Week 30: Righteousness
20 For by works of the law no human being will be justified in his sight, since through the law comes knowledge of sin.21 But now the righteousness of God has been manifested apart from the law, although the Law and the Prophets bear witness to it— 22 the righteousness of God through faith in Jesus Christ for all who believe. For there is no distinction:23 for all have sinned and fall short of the glory of God, 24 and are justified by his grace as a gift, through the redemption that is in Christ Jesus, 25 whom God put forward as a propitiation by his blood, to be received by faith. This was to show God's righteousness, because in his divine forbearance he had passed over former sins. 26 It was to show his righteousness at the present time, so that he might be just and the justifier of the one who has faith in Jesus. Romans 3:20-26
Often when we hear the word righteous or righteousness I think we immediately begin thinking about right activity. We think of righteousness in regards to perfect behavior. In the book of Romans, the word righteousness isn’t about right behavior, but right standing.
Here’s the definition: Righteousness is the quality of being in right standing or found without sin before God.
Now you may ask, how can we have a right standing before a perfect God when we are not right in our activity? Well, verse 22 tells us that it is provided through faith in Jesus Christ. Theologians use the term, imputed righteousness. That by putting our faith in Christ a transfer happens. He takes on our sin at the cross and His perfect life is credited to us.
In last week’s illustration of the phrase “missed the mark” we said that if perfection was the standard for moving forward in an archery tournament and you missed the mark in your first try then you couldn’t move forward.
To continue the analogy, imagine that Jesus was also in the archery tournament with you. And He goes three for three, perfect bullseyes in the first round. However, instead of moving on to round two He comes to you and He makes an offer. That He offers to trade scorecards with you. That He will take your imperfect score and you can have His perfect score. 2 Corinthians 5:21 says it this way…
“For our sake he made him to be sin who knew no sin, so that in him we might become the righteousness of God.”
This is righteousness imputed not imparted. Imparted means that if you do your part then God grants righteousness. Imputed means that it is credited to us by faith. What this means for you and I day to day is that because of the gospel of Jesus Christ, when God the Father looks at us He sees the righteousness of His son.
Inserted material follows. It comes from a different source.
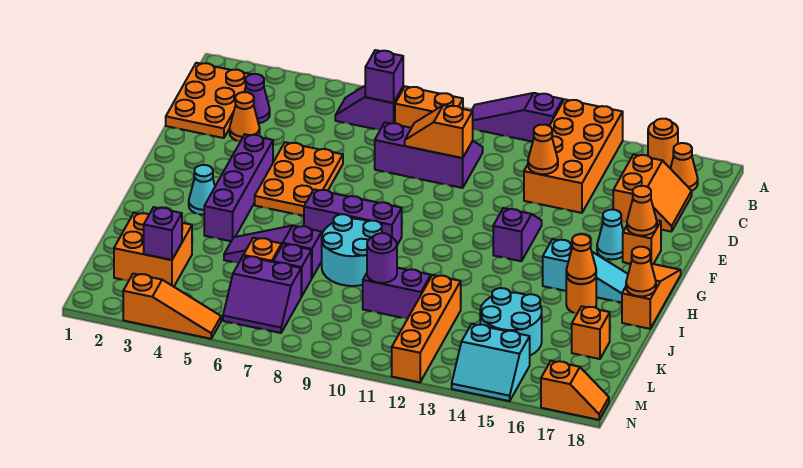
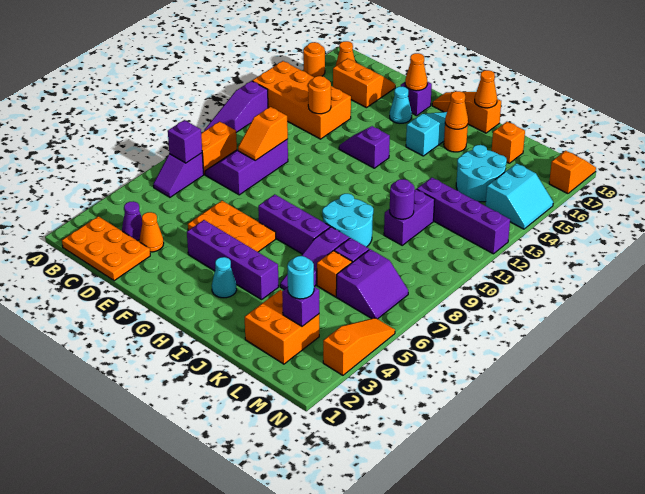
orange cone D13 level 2 -> orange round brick D13 level 2
orange brick F17 level 1 -> purple brick F17 level 1
purple brick H7:H9 level 1 -> purple brick G7:I7 level 1
orange brick K12:N12 level 1 -> purple brick K12:N12 level 1
none -> cyan round brick L3 level 3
That’s right, if we have put our faith in Christ then God sees us just as He sees His son, perfect. There are two incredible pictures of the imputed righteousness of Christ in the New Testament that may help us understand a little more.
One is in the story of “The Prodigal Son” that we’ve previously looked at. Remember when the younger son comes home and the father comes running to him from a long way off. One of the first things that the father does for his son is call for the best robe. That would have been the father’s robe. That robe would have been spotless or perfect.
And maybe you remember that the younger son was coming from the pig farm and would have been covered in filth. And the father covers his son with his own spotless, perfect robe so that what is seen is not the son’s filth, but the father’s clean robe. This is imputed righteousness.
Another picture, that we’ve also studied is found in Ephesians 6. Paul says to put on the full armor of God. And one of the key pieces of armor that he instructs us to put on is the breast plate of righteousness. Have you ever seen a roman breastplate? It’s always a sculpted torso with perfect pecs and abs.
So, if you are wearing that breastplate, what is seen is the armor and NOT, at least in my case, the less than ideal figure that it would cover. This is a picture of Christ’s righteous life covering over anyone, that by faith trusts in Him. I think it would be nearly impossible to deepen your relationship with God if all you thought He saw in you were your sins.
It would be hard to run to a heavenly Father that was constantly seeing only our failures. Well, I have good news. Because of the imputed righteousness of Christ in our lives, God sees perfection when He sees His children.
Therefore, may we dive deeper and deeper into our relationship with Him because through Christ we have a right standing before Him.